I found (a rather trivial) counter-example to one conjecture I considered in the past:

Example $(\mathsf{RLD})_{\mathrm{in}} (\mathsf{FCD}) f \neq f$ for some convex reloid $f$.

Proof Let $f = (=)$. Then $(\mathsf{FCD}) f = (=)$. Let $a$ is some nontrivial atomic filter object. Then $(\mathsf{RLD})_{\mathrm{in}} (\mathsf{FCD}) (=) \supseteq a \times^{\mathsf{FCD}} a \nsubseteq (=)$ and thus $(\mathsf{RLD})_{\mathrm{in}} (\mathsf{FCD}) (=) \nsubseteq (=)$.

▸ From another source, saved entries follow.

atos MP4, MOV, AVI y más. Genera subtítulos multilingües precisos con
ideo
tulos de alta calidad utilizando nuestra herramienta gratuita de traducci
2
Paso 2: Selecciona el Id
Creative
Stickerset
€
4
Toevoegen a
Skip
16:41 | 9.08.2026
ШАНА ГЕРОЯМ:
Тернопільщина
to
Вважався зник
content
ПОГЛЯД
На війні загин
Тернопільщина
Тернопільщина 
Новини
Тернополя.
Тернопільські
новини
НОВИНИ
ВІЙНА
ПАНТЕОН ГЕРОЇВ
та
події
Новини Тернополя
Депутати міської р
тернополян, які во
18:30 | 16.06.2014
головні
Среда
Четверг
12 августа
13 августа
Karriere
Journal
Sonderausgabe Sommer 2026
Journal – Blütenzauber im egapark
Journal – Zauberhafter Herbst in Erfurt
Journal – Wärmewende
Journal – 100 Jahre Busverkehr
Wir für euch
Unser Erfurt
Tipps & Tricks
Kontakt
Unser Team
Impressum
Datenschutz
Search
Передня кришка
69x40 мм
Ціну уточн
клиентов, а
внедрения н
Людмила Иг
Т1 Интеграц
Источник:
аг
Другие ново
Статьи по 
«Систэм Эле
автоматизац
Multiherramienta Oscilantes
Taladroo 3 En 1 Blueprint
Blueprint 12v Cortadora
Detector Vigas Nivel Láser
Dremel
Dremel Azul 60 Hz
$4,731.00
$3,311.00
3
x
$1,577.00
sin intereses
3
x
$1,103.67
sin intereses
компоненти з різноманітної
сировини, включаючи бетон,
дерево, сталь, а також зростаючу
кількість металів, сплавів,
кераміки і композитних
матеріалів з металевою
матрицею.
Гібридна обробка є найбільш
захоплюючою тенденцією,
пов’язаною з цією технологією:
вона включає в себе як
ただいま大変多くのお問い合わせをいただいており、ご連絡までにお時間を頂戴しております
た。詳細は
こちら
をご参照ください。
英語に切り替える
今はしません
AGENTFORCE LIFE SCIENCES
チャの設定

Before I found the last counter-example, I was thinking that $(\mathsf{FCD})$ is an isomorphism from the set of of funcoids to the set of convex reloids. As this conjecture failed, we need an other way to characterize the set of reloids isomorphic to funcoids.

The first thing we need to check is whether $(\mathsf{RLD})_{\mathrm{in}}$ is an injection. Maybe this is a simple problem (or maybe it is hard) but I haven’t thought about it yet.

## One comment

1. Oh, it is an injection. The proof is leaved for an exercise for a reader of my articles.